(DOCUMENT EXTRACT)
-- Begin --

The number of column values is different. This means the data contains missing values.


### Conclusions <a id='data_review_conclusions'></a> 

Each row in the table stores data on a track that was played. Some columns describe the track itself: its title, artist and genre. The rest convey information about the user: the city they come from, the time they played the track. 

It's clear that the data is sufficient to test the hypotheses. However, there are missing values.

To move forward, we need to preprocess the data.

[Back to Contents](#back)

## Stage 2. Data preprocessing <a id='data_preprocessing'></a>
During this stage, I corrected the formatting in the column headers and examined missing values. 
Then, I checked for whether there were duplicates in the data.

### Header style <a id='header_style'></a>
Print the column header:

In [55]:
# the list of column names in the df table
print(df.columns)

Index(['user_id', 'track', 'artist', 'genre', 'city', 'time', 'day'], dtype='object')


Change column names according to the rules of good style:
* If the name has several words, use snake_case
* All characters must be lowercase
* Delete spaces

In [56]:
# renaming columns
df=df.rename(
    columns={
        'Track':'track',
        'Day':'day',
        '  userID':'user_id',
        '  City  ':'city'
    }
)

Check the transformed result:

In [57]:
# checking result: the list of column names
print(df.columns)

Index(['user_id', 'track', 'artist', 'genre', 'city', 'time', 'day'], dtype='object')


[Back to Contents](#back)

### Missing values <a id='missing_values'></a>
Use two `pandas` methods to find the number of missing values in the table.

-- End --

Dataset items:
-- Begin --

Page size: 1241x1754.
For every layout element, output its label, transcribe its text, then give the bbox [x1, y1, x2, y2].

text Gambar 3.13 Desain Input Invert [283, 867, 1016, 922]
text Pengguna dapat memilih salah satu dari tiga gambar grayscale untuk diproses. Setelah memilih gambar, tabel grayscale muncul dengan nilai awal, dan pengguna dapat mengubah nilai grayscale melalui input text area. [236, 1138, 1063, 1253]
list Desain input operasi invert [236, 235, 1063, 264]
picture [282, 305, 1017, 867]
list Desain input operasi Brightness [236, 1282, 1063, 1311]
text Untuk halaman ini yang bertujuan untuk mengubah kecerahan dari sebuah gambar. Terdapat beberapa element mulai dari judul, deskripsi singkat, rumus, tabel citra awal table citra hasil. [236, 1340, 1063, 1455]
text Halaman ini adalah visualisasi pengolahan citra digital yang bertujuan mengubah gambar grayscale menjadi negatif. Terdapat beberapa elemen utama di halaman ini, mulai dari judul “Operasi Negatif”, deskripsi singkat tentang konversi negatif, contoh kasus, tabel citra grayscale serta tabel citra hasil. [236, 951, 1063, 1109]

-- End --

(WHAT TO DO)
A: In the notebook excerpt on preprocessing the music listening data, what rules does it give for restyling the column headers?
B: Continue the notebook excerpt on preprocessing the music listening data, picking up right after its final sentence.

(TASK RESPONSES)
A: Use snake_case for names with several words, make all characters lowercase, and delete spaces.

B:
In [58]:
# calculating missing values
print(df.isna().sum()) 

user_id    0
track      0
artist     0
genre      0
city       0
time       0
day        0
dtype: int64


Not all missing values affect the research. For instance, the missing values in `track` and `artist` are not critical. I will simply replace them with clear markers.

However, missing values in `'genre'` can affect the comparison of music preferences in Springfield and Shelbyville. In real life, it would be useful to learn the reasons why the data is missing and try to make up for them, but that's a luxury given project constraints here. Instead, I will:
* Fill in these missing values with markers
* Evaluate how much the missing values may affect your computations

Here, I created the `columns_to_replace` list, looped over it with `for`, and replaced the missing values in each of the columns. The purpose is to replace the missing values in `'track'`, `'artist'`, and `'genre'` with the string `'unknown'`.

In [63]:
# looping over column names and replacing missing values with 'unknown'

#df['track']=df['track'].fillna('unknown')
#df['artist']=df['artist'].fillna('unknown')
#df['genre']=df['genre'].fillna('unknown')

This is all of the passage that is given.